C4 - Cultural and sCientific Content in Context - is the EEXCESS context detection framework written in JavaScript. It provides supporting functionionality to enable easy user mining and querying for all EEXCESS clients. It supports for example Named Entity Recognition using the DOSeR Service, paragraph detection, Citation Buidling etc.
http://eexcess.eu/
1 stars 1 forks source link

[Paragraph Detection] Should detected paragraphs be allowed to be nested? #2

Open chseifert opened 9 years ago

chseifert commented 9 years ago

Nested paragraphs are detected sometimes. See https://github.com/EEXCESS/jarvis/issues/6 for an example.

mgrani commented 9 years ago

The paragraphs are also very different in granularity. Some are short, some a larger. From my POV this is ok, but it influences the query accuracy. Maybe we need to decompose paragraphs further on a window of 1-3 sentences for obtaining good query terms.

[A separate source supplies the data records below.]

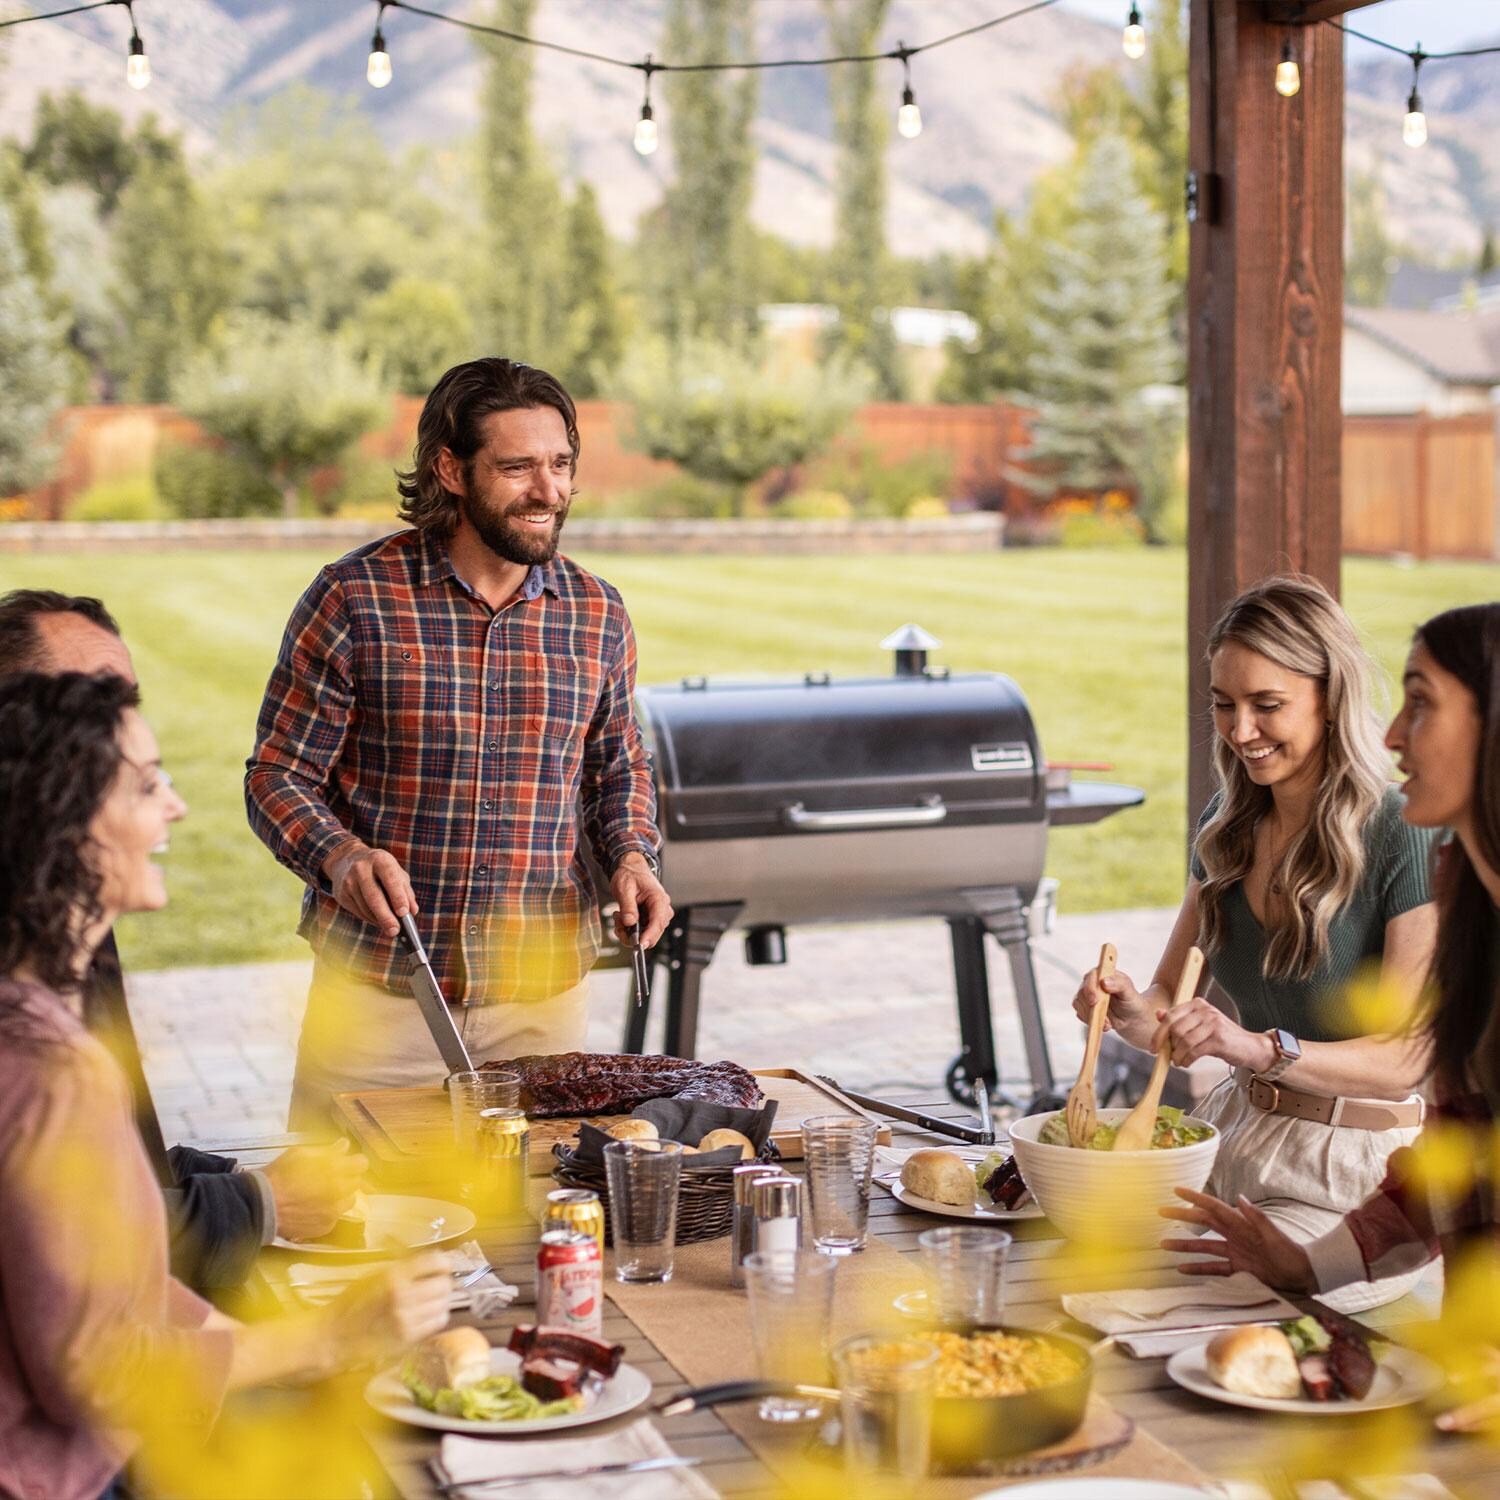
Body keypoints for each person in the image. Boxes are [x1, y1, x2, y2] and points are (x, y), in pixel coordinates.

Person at [0, 670, 451, 1500]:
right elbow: (94, 1371)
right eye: (147, 786)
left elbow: (104, 1288)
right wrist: (326, 1337)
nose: (175, 807)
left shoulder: (32, 1021)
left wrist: (244, 1336)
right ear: (64, 823)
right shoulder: (50, 1070)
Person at [245, 359, 672, 1127]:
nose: (548, 490)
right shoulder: (355, 597)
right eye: (517, 467)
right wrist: (341, 857)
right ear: (450, 469)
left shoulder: (597, 613)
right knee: (340, 1199)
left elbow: (617, 768)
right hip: (379, 1000)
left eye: (560, 464)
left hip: (543, 1007)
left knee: (535, 1204)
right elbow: (278, 775)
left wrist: (633, 856)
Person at [1164, 602, 1500, 1426]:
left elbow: (1409, 1070)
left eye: (1420, 704)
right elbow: (1460, 1156)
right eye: (1224, 703)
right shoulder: (1469, 900)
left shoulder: (1408, 846)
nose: (1392, 734)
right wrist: (1309, 1266)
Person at [1074, 576, 1439, 1310]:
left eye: (1267, 705)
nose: (1240, 731)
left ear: (1330, 697)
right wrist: (1127, 1010)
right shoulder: (1227, 824)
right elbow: (1167, 1011)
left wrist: (1253, 1046)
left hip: (1349, 1169)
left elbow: (1405, 1060)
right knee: (1079, 1250)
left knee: (1202, 1298)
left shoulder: (1402, 831)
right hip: (1233, 1131)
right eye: (1223, 704)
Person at [0, 588, 365, 1293]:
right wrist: (259, 1203)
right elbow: (65, 1251)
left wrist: (226, 1180)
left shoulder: (66, 928)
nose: (177, 805)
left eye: (122, 700)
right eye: (89, 703)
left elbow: (100, 1163)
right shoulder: (24, 1017)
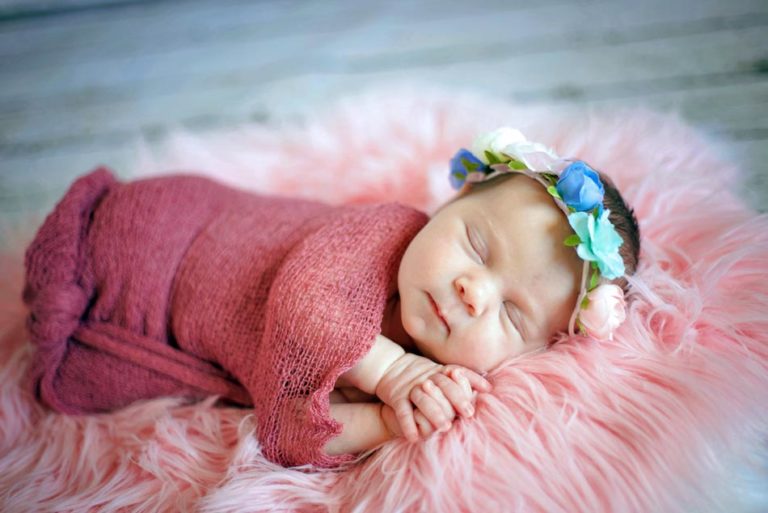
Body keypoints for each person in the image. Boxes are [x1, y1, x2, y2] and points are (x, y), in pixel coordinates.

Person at [23, 127, 640, 468]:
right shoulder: (384, 234)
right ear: (444, 209)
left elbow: (286, 431)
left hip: (172, 317)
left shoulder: (435, 370)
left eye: (511, 314)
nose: (472, 291)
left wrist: (390, 422)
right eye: (476, 246)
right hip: (155, 235)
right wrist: (393, 372)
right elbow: (305, 305)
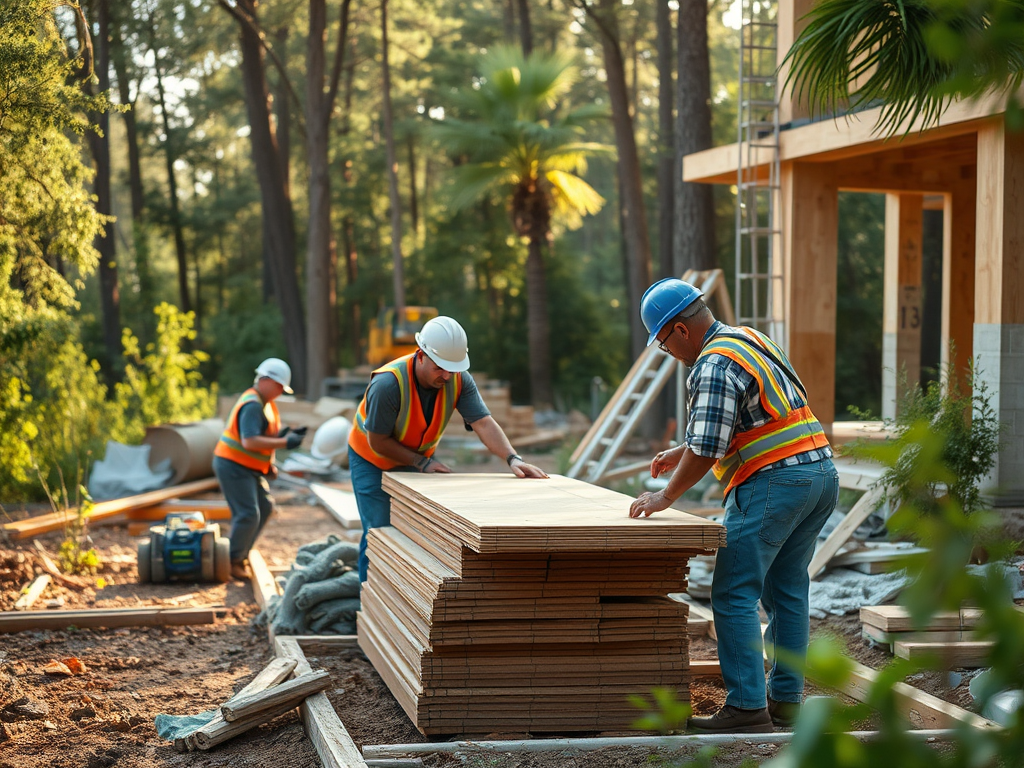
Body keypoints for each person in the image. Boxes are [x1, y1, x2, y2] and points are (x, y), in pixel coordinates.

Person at [629, 278, 838, 734]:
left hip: (775, 482)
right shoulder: (747, 339)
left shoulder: (711, 364)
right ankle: (786, 701)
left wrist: (665, 496)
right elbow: (744, 418)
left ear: (681, 330)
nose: (666, 351)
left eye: (663, 342)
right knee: (786, 592)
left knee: (731, 592)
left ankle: (746, 708)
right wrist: (679, 451)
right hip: (819, 474)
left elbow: (707, 448)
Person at [348, 315, 548, 582]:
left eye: (452, 368)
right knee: (380, 531)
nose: (446, 375)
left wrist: (512, 458)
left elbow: (483, 423)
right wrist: (422, 463)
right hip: (371, 458)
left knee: (415, 529)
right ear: (421, 355)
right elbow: (378, 441)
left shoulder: (459, 380)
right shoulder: (388, 384)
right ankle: (368, 600)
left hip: (416, 457)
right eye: (440, 367)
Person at [214, 358, 307, 580]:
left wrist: (281, 440)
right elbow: (250, 442)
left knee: (264, 508)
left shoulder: (265, 403)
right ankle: (233, 560)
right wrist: (285, 443)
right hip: (233, 465)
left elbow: (264, 436)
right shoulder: (253, 405)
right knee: (247, 514)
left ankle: (242, 552)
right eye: (278, 387)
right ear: (265, 380)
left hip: (246, 466)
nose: (280, 392)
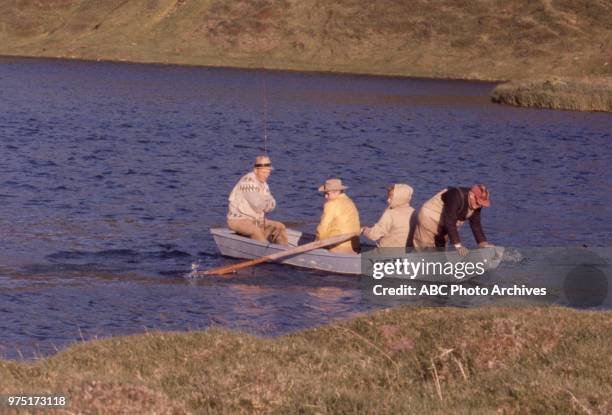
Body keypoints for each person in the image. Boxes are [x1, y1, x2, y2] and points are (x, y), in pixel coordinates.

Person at [412, 184, 493, 256]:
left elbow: (476, 224)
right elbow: (450, 222)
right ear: (471, 195)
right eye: (478, 201)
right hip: (429, 218)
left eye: (482, 203)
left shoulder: (477, 205)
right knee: (423, 251)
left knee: (441, 252)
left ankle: (437, 268)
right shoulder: (455, 195)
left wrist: (483, 244)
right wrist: (458, 246)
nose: (479, 205)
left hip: (445, 224)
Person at [227, 155, 288, 245]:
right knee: (255, 230)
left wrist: (266, 204)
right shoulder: (248, 181)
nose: (267, 175)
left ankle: (284, 250)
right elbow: (257, 205)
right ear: (256, 170)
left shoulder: (264, 185)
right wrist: (267, 203)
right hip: (238, 220)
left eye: (268, 172)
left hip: (256, 220)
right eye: (264, 172)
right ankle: (265, 250)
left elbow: (273, 204)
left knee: (280, 227)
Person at [362, 183, 416, 248]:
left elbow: (374, 235)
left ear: (398, 198)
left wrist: (363, 230)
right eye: (388, 197)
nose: (388, 200)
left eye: (391, 198)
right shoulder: (414, 212)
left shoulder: (390, 214)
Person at [315, 178, 361, 254]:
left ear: (336, 192)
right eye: (325, 194)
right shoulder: (350, 202)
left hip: (338, 246)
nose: (325, 197)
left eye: (327, 194)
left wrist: (317, 241)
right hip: (354, 245)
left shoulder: (331, 204)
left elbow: (323, 227)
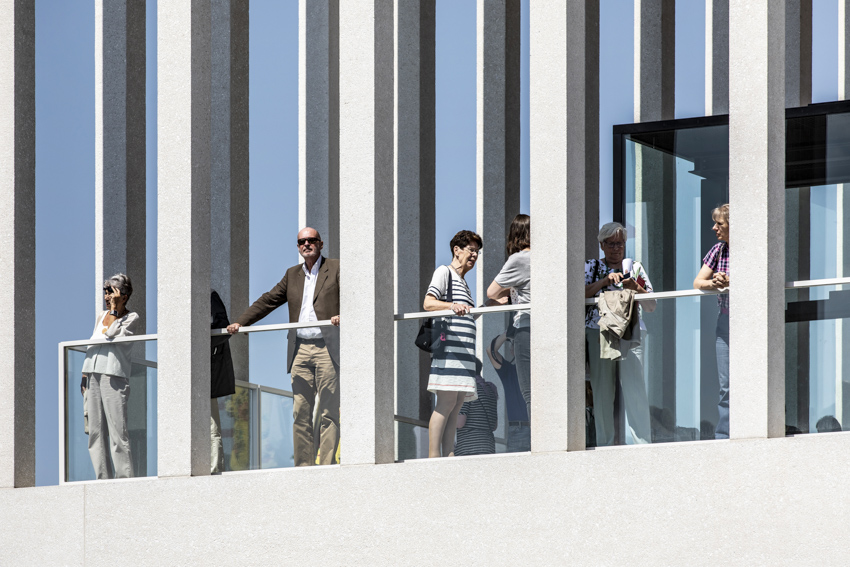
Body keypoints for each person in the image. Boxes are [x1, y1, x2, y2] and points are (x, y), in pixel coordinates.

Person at [227, 227, 340, 466]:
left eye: (311, 240)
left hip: (326, 348)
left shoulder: (336, 268)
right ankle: (304, 467)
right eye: (301, 242)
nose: (306, 244)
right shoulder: (292, 274)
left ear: (321, 244)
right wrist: (241, 321)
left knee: (329, 412)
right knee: (300, 412)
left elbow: (356, 296)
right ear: (298, 246)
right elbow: (269, 300)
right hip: (300, 349)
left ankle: (327, 466)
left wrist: (343, 315)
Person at [584, 222, 655, 446]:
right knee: (602, 392)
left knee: (636, 390)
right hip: (599, 331)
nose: (617, 248)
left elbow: (652, 304)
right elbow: (577, 295)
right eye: (611, 243)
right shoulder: (591, 267)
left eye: (620, 243)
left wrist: (636, 288)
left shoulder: (634, 267)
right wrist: (605, 281)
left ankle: (643, 445)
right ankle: (605, 445)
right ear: (602, 245)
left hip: (631, 332)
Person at [424, 230, 482, 458]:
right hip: (449, 353)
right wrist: (451, 306)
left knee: (455, 405)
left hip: (463, 355)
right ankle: (433, 457)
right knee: (446, 403)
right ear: (456, 250)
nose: (475, 255)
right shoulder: (444, 272)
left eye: (477, 252)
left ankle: (449, 456)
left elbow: (464, 315)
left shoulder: (463, 283)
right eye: (471, 250)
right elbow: (428, 303)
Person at [80, 273, 142, 479]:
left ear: (124, 296)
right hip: (93, 374)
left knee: (118, 431)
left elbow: (112, 336)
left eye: (112, 292)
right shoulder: (100, 316)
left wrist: (115, 310)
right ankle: (101, 478)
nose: (107, 296)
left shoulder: (131, 318)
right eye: (105, 292)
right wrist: (84, 374)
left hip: (113, 376)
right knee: (95, 431)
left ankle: (123, 478)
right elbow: (93, 343)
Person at [486, 214, 531, 421]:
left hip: (526, 325)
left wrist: (504, 295)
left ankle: (540, 448)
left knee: (529, 392)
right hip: (548, 325)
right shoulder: (546, 257)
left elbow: (491, 292)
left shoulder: (519, 259)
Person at [693, 204, 730, 440]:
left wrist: (729, 280)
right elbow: (698, 282)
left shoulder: (753, 249)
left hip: (752, 323)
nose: (714, 228)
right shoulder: (718, 250)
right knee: (726, 385)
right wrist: (716, 283)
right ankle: (725, 436)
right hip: (725, 323)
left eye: (720, 224)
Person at [485, 331, 530, 452]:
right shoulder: (508, 371)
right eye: (517, 345)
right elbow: (491, 350)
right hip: (517, 429)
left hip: (540, 428)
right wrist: (509, 332)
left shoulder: (539, 370)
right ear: (512, 351)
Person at [210, 290, 236, 474]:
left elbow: (224, 329)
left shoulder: (209, 295)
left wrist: (199, 342)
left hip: (206, 372)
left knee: (211, 426)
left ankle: (214, 469)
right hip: (184, 375)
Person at [455, 360, 499, 456]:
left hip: (469, 448)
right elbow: (494, 425)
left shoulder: (468, 389)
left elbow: (460, 423)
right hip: (489, 447)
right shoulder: (490, 390)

schloett commented 9 years ago

Jarvis uses an adaptation of an earlier version of the paragraph detection. In the current version, this bug should not be present. But I agree, that it would make sense to subdivide long paragraphs. However, I am not sure, if a fixed length window would be appropriate or if other features could be exploited. For the task of finding subparagraphs, the markup might provide indicators, for the task of query generation, filtering the keywords (remove outliers) might be another solution.